The average Joe tenant farmer in the Pampas was not going to be granted title
to the land that he worked and thus his Argentina was not going to be able to
be a nation of capitalist agriculturalists, like New Zealand, Canada, or
Norberg’s own Sweden have been and still are to one extent or another, but rather
a backwards rentier economy more akin to a banana republic for cattle and wheat
that exists due to the force of a former colonial government, rather than any
Lockean homesteading. This problem could then be extrapolated to pretty much
all of Latin America and one of the regions’ big problem with economic
development comes to the fore. It is with this background that Norberg risks
perpetual reminders of the existence of Zimbabwe and accusations of not being a
real libertarian, where he proposes the unthinkable: that the formerly feudal
land grants be broken up and the farmers on this land gain titleship.
Fittingly
grounding himself in classical liberal theory, he uses the examples of Latin
American countries not just to promote land reform, but at the same time, to
denounce the Marxist-inspired dependency theory that did take hold in the
country. After writing: that “Land reforms to put an end to centuries of
feudalism would have been needed, coupled with a commitment to education and
free markets”, he points out how instead of seeing land concentration as the
problem, academics responded to the decreased trade from the Great Depression
by embracing import-substitution industrialization and turning their backs on
trade. All of this greatly contributed to Latin America’s economic backwardness.

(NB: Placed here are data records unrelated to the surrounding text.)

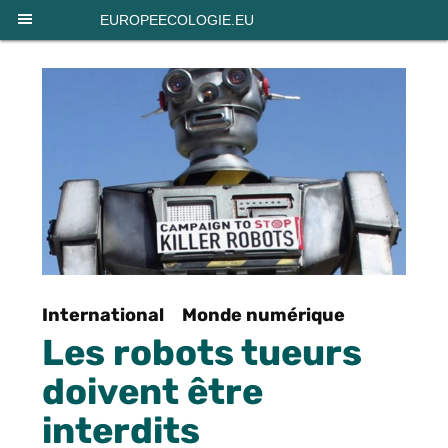
Panneau de gestion des cookies
EUROPEECOLOGIE.EU
International
Monde numérique
Les robots tueurs
doivent être
interdits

Putting Latin America aside, it is interesting that a classical liberal could
in this day and age call for land reform. Ever since Murray Rothbard rejected
the land value tax, it has seemed to be unspeakable to point out the pre-capitalist
conditions for much of land ownership in the world today. The current land distribution
is seldom considered a problem, regardless of how feudal its roots go. Norberg
did not go this far, but it seems taxing away the annual rental value of land
is the most realistic and peaceful way to create a nation of farmer entrepreneurs
in a formally feudal country. That is, after all, close to how the birthplace
of Norberg’s icon, Anders Chyndenius, started down the track to being the modern
capitalist nation of Finland that they are today. In order to stop Soviet-influence
in the country, feudal tenancy was largely put to an end by the 1930s and the Finns
who had once embraced the Bolsheviks were ready to beat back the Red Army in
the Winter War. Perhaps with a similar reform in Argentina, the tyranny of Juan
Peron and his toxic Kirchnerist legacy would not haunt the country to this day.